‘Security zone’ agreed around MH17 crash site

Members of the Australian Ukrainian community hold placards as they hold a rally in Sydney July 19, 2014.

Members of the Australian Ukrainian community hold placards as they hold a rally in Sydney July 19, 2014.

Ukraine and pro-Russian rebels have agreed to set up a security zone around the crash site of a Malaysian jet that was apparently shot down in the separatist east, Ukraine’s security service chief said on Saturday, according to Agence France-Presse.

Internationally mediated talks “concluded with an agreement to set up a 20-kilometre security zone so that Ukraine could fulfil the most important thing — identify the bodies (and) hand them over to relatives,” Valentyn Nalyvaychenko, the Ukrainian Security Service head, said in televised interview.

Ukraine’s government on Saturday had accused pro-Russian rebels in eastern Ukraine of trying to remove 38 bodies from scene of the crash site.

Kiev accused the rebels of using Russian support to destroy evidence from the crash.

“The government of Ukraine officially states that the terrorists, with the help of Russia, are trying to destroy evidence of international crimes,” the government said in a statement on Saturday.

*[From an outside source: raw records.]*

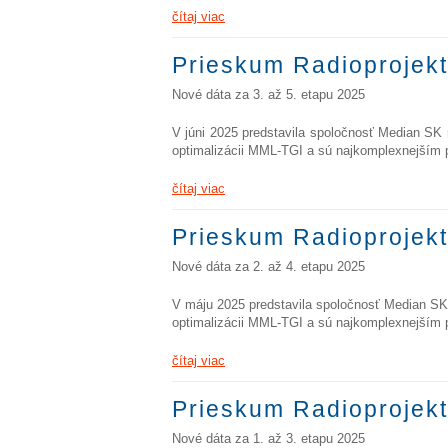
čítaj viac
Prieskum Radioprojekt
Nové dáta za 3. až 5. etapu 2025
V júni 2025 predstavila spoločnosť Median SK 
optimalizácii MML-TGI a sú najkomplexnejším 
čítaj viac
Prieskum Radioprojekt
Nové dáta za 2. až 4. etapu 2025
V máju 2025 predstavila spoločnosť Median SK 
optimalizácii MML-TGI a sú najkomplexnejším 
čítaj viac
Prieskum Radioprojekt
Nové dáta za 1. až 3. etapu 2025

“According to government data, the terrorists have taken 38 bodies to the morgue in (the eastern city of) Donetsk,” it said, accusing specialists with “strong Russian accents” of threatening to carry out their own autopsies.

Meanwhile, the Malaysian Transport Minister Liow Tiong Lai is expected to reach the Ukraine capital of Kiev on Saturday to ensure an investigating team gets safe access to the site of the downed MH17, according to Reuters news agency.

The United States believes the plane was hit by a surface-to-air missile fired from rebel-controlled territory in eastern Ukraine. All 298 people on board were killed.

“We will want to ensure a safe corridor to the site,” Liow told reporters. “… we sent a team to Kiev yesterday night. I will be leaving for Kiev tonight to ensure we have access to the site.”

Defence Minister and former Transport Minister Hishammuddin Hussein, the public face of the government during the crisis over the missing MH370 airliner in March, said the main priority was to ensure security and that any debris was not tampered with.

“We want to get to the bottom of this,” he added, saying international cooperation was needed and that Malaysia had been in touch with officials in Russia, Ukraine, the United States, Britain and China.

“We do not have a position until the facts have been verified, whether the plane was really brought down, how it was brought down, who brought it down.”